His perspective is met with a great deal of criticism. His views are often accused of idealising family life, presenting pictures of well-adjusted children and caring parents. This is not the case in a great number of families in the modern world. He is also slated for failing to realise that children don’t always willingly accept what they are told by their parents. As their age increases they develop an increasing amount of independence and are often defiant. He also sees the family as being an isolated institution and fails to recognise that values and ideas don’t always come solely from the family and can come from other institutions such as the church and school.
A contrast to Parsons’ view is the critical theory, by Edward Leach, which presents a very pessimistic view of the family. He says that over time the family has become less and less involved with neighbours and has isolated itself so that the family only looks inward on itself. He then says that the family becomes ‘an overloaded electrical circuit’ and the demands made on it are too great. Family members expect too much of each other, which creates problems that have a wider effect on society. In its isolation, he sees the family as creating a barrier between itself and the outside world.
Far from the functionalist view that the family works together with other prerequisites to maintain society, Leach sees the family as a damaging institution. Rather than socializing the individuals within its own unit, the family separates them from the outside and makes too many demands.

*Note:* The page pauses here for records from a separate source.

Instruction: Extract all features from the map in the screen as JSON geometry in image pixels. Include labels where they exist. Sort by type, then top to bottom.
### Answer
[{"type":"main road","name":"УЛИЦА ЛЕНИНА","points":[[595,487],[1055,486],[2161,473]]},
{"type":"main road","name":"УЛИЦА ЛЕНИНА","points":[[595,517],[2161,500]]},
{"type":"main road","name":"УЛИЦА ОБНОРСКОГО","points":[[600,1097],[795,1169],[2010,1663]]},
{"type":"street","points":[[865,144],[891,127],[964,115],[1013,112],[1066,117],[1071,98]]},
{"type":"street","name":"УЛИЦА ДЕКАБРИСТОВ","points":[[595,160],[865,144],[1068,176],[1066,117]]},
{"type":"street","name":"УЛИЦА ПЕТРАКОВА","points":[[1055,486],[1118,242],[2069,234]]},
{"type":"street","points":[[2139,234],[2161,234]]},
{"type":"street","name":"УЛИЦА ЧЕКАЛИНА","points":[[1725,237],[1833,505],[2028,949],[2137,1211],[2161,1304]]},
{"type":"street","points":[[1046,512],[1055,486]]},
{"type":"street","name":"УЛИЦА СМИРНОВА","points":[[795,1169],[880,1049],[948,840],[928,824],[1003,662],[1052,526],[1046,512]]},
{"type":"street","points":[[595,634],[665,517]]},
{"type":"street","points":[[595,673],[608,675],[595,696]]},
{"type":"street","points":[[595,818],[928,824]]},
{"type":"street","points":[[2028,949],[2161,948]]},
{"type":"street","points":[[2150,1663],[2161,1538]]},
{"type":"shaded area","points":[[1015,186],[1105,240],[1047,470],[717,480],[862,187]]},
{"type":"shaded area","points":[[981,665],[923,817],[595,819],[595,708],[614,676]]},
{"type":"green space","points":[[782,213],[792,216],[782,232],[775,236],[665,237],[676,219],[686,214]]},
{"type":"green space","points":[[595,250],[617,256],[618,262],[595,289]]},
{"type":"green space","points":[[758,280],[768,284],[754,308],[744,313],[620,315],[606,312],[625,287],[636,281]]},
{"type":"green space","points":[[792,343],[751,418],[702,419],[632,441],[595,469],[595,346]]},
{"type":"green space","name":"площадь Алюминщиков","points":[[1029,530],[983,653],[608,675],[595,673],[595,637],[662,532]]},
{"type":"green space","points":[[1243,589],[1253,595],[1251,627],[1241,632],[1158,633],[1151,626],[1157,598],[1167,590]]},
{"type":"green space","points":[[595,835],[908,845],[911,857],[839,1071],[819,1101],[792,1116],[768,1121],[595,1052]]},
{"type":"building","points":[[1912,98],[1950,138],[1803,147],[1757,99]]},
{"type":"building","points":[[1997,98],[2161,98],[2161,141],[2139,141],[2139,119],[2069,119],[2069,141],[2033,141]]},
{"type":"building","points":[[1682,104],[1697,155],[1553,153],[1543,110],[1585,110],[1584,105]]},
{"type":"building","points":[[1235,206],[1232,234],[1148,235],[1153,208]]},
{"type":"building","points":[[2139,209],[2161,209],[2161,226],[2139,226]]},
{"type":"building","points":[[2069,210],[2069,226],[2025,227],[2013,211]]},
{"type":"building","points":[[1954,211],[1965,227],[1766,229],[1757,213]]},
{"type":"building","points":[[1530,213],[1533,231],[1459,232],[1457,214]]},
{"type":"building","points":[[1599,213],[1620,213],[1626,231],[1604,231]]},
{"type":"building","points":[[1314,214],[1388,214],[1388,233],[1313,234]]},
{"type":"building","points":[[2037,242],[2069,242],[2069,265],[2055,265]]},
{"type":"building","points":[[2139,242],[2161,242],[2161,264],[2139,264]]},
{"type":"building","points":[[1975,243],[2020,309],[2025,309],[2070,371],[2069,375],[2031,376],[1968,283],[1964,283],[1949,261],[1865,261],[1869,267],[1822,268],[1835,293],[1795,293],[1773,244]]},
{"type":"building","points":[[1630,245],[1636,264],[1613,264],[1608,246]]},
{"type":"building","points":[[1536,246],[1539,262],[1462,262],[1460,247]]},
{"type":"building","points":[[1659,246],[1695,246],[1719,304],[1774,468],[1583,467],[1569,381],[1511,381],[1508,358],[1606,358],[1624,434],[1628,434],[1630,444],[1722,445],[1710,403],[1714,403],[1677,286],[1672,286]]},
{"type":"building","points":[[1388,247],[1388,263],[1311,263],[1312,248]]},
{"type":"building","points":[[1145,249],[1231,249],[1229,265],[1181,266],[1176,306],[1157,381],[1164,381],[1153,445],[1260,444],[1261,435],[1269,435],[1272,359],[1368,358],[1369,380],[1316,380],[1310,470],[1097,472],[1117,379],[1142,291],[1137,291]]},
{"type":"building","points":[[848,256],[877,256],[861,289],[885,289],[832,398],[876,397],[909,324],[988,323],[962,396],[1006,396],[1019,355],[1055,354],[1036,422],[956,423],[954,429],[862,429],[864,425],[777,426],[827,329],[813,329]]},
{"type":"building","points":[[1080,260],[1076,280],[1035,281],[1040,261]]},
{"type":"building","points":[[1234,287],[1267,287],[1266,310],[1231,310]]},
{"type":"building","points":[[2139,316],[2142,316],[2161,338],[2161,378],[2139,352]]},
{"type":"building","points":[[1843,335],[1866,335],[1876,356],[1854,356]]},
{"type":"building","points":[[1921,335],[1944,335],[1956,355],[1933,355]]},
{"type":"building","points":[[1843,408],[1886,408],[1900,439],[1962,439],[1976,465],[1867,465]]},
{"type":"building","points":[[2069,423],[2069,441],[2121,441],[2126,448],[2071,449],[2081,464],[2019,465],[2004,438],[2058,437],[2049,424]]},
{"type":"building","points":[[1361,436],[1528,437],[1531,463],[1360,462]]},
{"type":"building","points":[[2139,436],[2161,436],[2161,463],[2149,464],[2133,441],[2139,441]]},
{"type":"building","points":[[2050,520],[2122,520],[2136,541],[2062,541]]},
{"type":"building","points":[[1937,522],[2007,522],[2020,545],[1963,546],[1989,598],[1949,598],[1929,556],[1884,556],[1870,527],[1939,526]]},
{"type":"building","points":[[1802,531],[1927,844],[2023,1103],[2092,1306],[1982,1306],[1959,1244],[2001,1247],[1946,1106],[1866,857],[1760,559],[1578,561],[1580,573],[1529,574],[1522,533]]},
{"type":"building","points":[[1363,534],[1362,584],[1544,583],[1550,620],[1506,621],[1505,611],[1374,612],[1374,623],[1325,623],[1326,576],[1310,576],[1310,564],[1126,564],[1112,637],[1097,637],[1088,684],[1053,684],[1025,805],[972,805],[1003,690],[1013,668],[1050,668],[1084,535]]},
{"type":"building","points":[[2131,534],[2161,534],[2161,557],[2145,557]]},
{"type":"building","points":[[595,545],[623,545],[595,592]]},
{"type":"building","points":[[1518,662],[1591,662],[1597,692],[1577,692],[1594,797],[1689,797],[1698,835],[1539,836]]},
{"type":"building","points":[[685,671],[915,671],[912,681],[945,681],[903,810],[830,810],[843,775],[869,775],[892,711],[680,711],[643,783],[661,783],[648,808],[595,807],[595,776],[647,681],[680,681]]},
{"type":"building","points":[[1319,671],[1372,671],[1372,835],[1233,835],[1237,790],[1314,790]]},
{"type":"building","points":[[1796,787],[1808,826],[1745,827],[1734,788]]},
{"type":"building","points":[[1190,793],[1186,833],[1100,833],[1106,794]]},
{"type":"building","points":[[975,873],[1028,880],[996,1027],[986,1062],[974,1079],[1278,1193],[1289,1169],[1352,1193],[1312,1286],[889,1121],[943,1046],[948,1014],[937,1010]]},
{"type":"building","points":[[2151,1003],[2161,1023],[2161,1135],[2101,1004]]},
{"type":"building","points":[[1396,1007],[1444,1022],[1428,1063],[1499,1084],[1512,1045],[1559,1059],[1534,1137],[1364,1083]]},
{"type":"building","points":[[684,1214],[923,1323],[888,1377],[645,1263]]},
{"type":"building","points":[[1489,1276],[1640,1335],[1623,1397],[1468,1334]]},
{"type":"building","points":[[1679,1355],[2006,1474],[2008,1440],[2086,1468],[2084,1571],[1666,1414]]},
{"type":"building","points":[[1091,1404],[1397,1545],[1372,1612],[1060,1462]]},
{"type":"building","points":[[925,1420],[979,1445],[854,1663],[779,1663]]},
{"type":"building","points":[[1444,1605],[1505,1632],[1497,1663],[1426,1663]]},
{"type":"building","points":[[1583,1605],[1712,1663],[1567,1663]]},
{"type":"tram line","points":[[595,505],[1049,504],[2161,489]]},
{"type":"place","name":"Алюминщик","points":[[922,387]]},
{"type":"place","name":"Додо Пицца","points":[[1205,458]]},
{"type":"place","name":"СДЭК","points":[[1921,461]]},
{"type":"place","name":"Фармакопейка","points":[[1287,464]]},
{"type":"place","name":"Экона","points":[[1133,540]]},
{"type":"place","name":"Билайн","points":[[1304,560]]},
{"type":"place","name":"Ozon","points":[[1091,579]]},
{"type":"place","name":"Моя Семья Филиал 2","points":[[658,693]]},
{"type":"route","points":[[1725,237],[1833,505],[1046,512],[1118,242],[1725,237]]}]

However, Leach is an anthropologist and so his findings and viewpoints cannot be taken quite so seriously as those of an established sociologist. He has not conducted detailed fieldwork and so lacks any support for his findings. He has also been widely criticised for presenting a picture of society being out of control and the family being destructive. This is the complete opposite of the functionalist picture of a perfect society.
Another key functionalist idea comes from Murdock and is that the family performs four main functions; sexual, reproductive, economic and educational. He states that without these, society would not be able to survive. Without reproduction there would be no new members to maintain the society, without economical functions life would not be able to continue, without sexual functions sex drive would be allowed to run wild and there would be no stabilisation, and without education there would be no culture or values. Murdock acknowledges that the family does not do these things exclusively, but he does say that there is no other institution that can match its efficiency.
Murdock, like other functionalists, is criticised for painting a picture of the family and society that is too ideal. He sees the husband and wife (or just couple) as having a fair division of labour, cooperating economically and having a full sex-life.
His view can be contrasted with the Marxist feminist view of Fran Ansley (1972). Rather than seeing the husband and wife working together to create a stable family she sees the woman as playing the major role. She sees wives as having to “play their traditional role of takers of shit”. In doing this she believes that the wife acts as a ‘sponge’ to soak up all the anger and frustration of her husband, who is feeling oppressed and powerless at work. This then stabilizes the husband allowing him to vent his anger in a way that does not challenge society.
Although Fran Ansley sees the family as working to maintain society, her view is not as ideal as that of Murdock. She sees the function of the wife as being to absorb the anger of her husband to make sure he doesn’t challenge the system. So while the family does provide stability, it is not achieved as easily and sweetly as the functionalists would have it.
From this we can see that there are two contrasting and completely opposite ideas about the family. On the one hand the functionalists see the family as maintaining and stabilizing society, performing key roles such as teaching values, with utmost efficiency. On the other hand there are the critical views that the family is emotionally destructive and manipulates its members, placing them under strain. Strong critics of the family paint a picture of the family being useless and society being out of control, while lesser critics (such as Marxist feminists) would argue that while the family does still maintain and stabilize society, it is not as wonderfully sweet and efficient as the functionalists make out. We can assume that the true answer lies somewhere in the middle. Families are not always as efficient and pleasant as the functionalists argue, but are also not as destructive, manipulative and isolated as the critics say. While functionalists underestimate the strain placed on the family, the critics overestimate it.